Starting with the aptly-named “Intro”, the album twists and turns, sometimes crawling, sometimes running, through five tracks averaging about nine minutes in length (and a two-minute outro). Throughout the entire record, the music carries melancholic vibes through both the leads and the vocals, communicating the band’s ire and sadness with various mood shifts and tempo changes. This record’s sound is extremely dynamic; the songs present themselves as rivers, not lakes, and are at times placid and other times raging, but no matter what, always moving forward. That’s one thing that definitely sticks out about this album: the songs never feel as though they’ve stagnated. The sense of progression is always there, and that’s not something one often gets with atmospheric black metal. Be the current sound of the album a ferocious black metal riff with screamed vocals, or an echoing arpeggiation with the vocalist’s deep, clean voice, the album always feels as if it’s on the move to the next crescendo or valley of ambience.

The production is another quality of the album that begs discussion: the guitar is rich and full instead of the brittle and overloud tones of most albums in the genre, and every note carries with it a warmth that belies the album’s tone. The bass is full and present, and the drums are punchy and powerful. This record forces the listener to consider the music within, instead of the usual spacing-out that so many atmospheric black metal/post-black bands seek as an optimal listening experience.

Unfortunately, this 360-degree twisting of the atmospheric black metal ideology does carry some inherent problems with it. The sound of the genre simply wasn’t built to handle this in some ways. The repetition and atmospheric components don’t work nearly as well here as they do on more traditional albums in the genre, and oftentimes, because there’s just less exploration to be had with the sound. Far too often does the listener find themselves wishing a section would end, only to find out it continues for another minute or two. The form of writing where dynamics are usually hidden or just plainly not there, it does a disservice to an album this lead-oriented. The leads feel quite often like they’re tugging the rest of the album in tow, and it creates a problem in the album’s dynamic where it ends up feeling very sluggish at times.

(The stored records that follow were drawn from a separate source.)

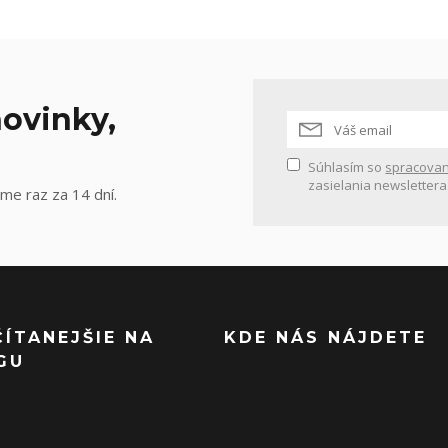
ovinky,
Súhlasím so
spracovan
zasielania newslettera
me raz za 14 dní.
ČÍTANEJŠIE NA
KDE NÁS NÁJDETE
GU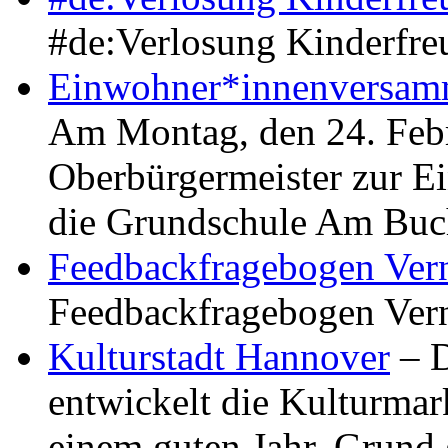
#de:Verlosung Kinderfr
Einwohner*innenversamm
Am Montag, den 24. Febr
Oberbürgermeister zur 
die Grundschule Am B
Feedbackfragebogen Vern
Feedbackfragebogen Vern
Kulturstadt Hannover
– D
entwickelt die Kulturmar
einem guten Jahr. Grund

In the end, it bears saying that Les Domaine Des Hommes is worth a listen for any fan of post-black, atmospheric black metal, or blackgaze. The way it experiments with subverting the archetype of the genres is impressive, especially in that for the most part, it pulls it off quite well. This album is equally heady and raw at different times, and the sheer disparity between this and other records within the genre means this holds a place entirely its own. Whether one walks away disappointed or satisfied, this music is a unique look into the other side of modern black metal and worth anyone’s time.